The guesthouse was home to staff of the US-based charity Partnership in Academics and Development (PAD).

It is the third attack on a foreign guesthouse in 10 days.

Aid worker Werner Groenewald, his son Jean-Pierre (17) and daughter Rhode (15) died in the attack on Saturday in the capital Kabul.

Groenewald's wife Hannelie was not harmed because she was at the local hospital at the time where she works as a doctor.

Hannelie's sister, Riana du Plessis, says last week, her sister told her about a terror attack at their home but because of the high Taliban activity in the city, she didn't appear concerned.

"The bomb blast happened outside her room but she didn't feel her life was in danger."

Du Plessis says the well-planned attack started with a suicide bombing at the entrance to the compound before two gunmen attacked the family.

"They went upstairs and shot Werner again and then they shot the children."

It's understood South African authorities are helping Hannelie via their consulate in Pakistan.

Groenewald's family had lived in Afghanistan for nearly 12 years, with Werner running the charity and Hannelie working as a doctor at a Kabul clinic.

The Kabul police chief resigned on Sunday following the attack.

The latest Taliban attacks have dented confidence in the country's security force and added to concern the police and army will struggle to hold strategic territory after most foreign troops pull out at the end of 2014.

Violence across Afghanistan has surged this year as the Taliban and their allies have stepped up their activities ahead of the scheduled withdrawal of most international troops by the end of next month.

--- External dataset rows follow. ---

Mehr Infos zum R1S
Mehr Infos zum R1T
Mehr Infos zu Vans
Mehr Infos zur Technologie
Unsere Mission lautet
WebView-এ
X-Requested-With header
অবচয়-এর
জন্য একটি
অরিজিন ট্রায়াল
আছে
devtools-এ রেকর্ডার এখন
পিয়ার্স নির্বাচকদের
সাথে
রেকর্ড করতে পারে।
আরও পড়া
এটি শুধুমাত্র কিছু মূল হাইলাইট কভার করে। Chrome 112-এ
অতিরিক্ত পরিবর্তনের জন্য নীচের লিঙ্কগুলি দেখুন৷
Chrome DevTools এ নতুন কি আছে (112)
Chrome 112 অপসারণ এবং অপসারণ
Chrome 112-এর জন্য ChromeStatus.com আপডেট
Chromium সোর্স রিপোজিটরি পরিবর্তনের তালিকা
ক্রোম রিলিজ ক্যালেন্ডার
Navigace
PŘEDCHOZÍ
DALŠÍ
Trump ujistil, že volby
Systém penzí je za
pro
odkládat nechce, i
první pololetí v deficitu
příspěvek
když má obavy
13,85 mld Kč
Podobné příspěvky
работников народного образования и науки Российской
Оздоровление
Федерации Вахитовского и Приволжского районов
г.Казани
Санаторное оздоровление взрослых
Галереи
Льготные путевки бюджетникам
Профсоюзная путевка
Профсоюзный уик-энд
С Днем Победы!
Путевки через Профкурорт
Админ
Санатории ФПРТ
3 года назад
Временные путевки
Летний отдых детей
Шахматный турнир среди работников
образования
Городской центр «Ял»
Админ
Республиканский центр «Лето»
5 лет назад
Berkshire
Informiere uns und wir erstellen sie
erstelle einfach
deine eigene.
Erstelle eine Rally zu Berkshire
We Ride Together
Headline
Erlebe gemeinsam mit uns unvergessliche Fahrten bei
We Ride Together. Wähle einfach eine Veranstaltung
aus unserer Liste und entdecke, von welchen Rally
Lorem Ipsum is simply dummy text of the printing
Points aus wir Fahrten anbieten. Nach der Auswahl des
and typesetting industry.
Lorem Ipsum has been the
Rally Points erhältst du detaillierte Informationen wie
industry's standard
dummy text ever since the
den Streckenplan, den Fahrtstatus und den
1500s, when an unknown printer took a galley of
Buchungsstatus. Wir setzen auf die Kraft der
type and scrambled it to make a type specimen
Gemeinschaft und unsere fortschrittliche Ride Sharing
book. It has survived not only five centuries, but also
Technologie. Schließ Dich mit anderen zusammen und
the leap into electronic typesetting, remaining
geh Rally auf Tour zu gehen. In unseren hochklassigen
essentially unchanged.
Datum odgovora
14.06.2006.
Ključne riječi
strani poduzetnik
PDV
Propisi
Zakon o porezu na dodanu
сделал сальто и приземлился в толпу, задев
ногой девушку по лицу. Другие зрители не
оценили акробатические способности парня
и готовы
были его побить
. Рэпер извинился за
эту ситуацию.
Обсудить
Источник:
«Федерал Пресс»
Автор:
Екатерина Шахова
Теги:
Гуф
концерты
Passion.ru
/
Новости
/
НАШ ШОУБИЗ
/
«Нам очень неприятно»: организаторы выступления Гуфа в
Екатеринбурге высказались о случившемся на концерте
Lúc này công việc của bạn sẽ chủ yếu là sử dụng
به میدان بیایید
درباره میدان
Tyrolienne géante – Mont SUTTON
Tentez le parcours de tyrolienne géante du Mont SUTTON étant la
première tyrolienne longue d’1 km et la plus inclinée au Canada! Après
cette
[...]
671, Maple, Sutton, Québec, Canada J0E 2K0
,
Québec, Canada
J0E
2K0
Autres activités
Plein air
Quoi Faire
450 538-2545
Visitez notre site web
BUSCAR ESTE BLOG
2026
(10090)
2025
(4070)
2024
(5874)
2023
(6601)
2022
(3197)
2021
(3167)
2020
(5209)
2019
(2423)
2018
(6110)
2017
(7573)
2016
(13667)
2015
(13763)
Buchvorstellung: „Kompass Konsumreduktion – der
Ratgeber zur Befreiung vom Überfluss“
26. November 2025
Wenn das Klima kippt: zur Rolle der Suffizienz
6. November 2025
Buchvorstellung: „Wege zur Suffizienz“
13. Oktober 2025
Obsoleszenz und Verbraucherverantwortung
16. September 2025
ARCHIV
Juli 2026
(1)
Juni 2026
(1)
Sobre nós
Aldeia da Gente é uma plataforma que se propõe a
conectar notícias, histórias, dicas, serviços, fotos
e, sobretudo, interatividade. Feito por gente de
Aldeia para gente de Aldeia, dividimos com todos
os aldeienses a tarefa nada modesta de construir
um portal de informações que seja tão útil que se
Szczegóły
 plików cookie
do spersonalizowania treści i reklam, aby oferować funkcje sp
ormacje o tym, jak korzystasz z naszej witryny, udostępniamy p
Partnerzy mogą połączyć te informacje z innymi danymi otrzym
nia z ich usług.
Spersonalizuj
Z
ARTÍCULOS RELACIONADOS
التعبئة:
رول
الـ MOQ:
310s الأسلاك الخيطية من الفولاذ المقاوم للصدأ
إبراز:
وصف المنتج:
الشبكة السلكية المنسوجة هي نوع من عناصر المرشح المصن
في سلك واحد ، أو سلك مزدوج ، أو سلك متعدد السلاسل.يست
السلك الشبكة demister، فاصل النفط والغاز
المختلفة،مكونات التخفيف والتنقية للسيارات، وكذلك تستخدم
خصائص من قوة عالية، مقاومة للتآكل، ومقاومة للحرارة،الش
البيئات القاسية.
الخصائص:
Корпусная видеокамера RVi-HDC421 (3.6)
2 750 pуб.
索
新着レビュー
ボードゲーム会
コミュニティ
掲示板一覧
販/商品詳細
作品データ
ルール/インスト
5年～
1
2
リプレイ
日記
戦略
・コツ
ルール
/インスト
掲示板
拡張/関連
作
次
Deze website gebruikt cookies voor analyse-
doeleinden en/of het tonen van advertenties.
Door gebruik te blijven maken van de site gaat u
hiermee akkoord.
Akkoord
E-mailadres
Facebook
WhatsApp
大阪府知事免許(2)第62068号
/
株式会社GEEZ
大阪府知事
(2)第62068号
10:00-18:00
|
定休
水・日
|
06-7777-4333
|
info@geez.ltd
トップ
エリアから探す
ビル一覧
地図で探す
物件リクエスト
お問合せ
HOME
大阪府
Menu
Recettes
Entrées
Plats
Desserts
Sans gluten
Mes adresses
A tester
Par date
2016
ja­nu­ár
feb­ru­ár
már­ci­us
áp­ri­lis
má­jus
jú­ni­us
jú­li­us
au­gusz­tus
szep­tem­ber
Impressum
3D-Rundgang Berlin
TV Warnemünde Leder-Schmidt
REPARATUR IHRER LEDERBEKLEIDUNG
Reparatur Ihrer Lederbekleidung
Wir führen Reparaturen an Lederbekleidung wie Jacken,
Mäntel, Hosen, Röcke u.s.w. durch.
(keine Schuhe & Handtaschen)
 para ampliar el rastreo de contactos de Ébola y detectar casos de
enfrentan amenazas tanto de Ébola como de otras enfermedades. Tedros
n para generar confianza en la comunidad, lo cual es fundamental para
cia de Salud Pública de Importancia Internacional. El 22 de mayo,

In separate attacks in Kabul, two American soldiers, two British embassy workers and dozens of Afghan civilians have died.


Du Plessis has dismissed the Taliban's claim that the family were Christian missionaries.

Hannelie's sister, says Groenewald, a former pastor from Pretoria, and his wife moved to Afghanistan in 2002 to help the community.

The Taliban claimed in a statement that the couple was converting Muslims to Christians, a claim du Plessis denies.

"They were not doing Christian work in the region."

This was the second time this year the Taliban targeted a group that it said had links to Christianity.

She says her sister is now trying to repatriate the bodies but is struggling because all her travel documents were destroyed in the attack.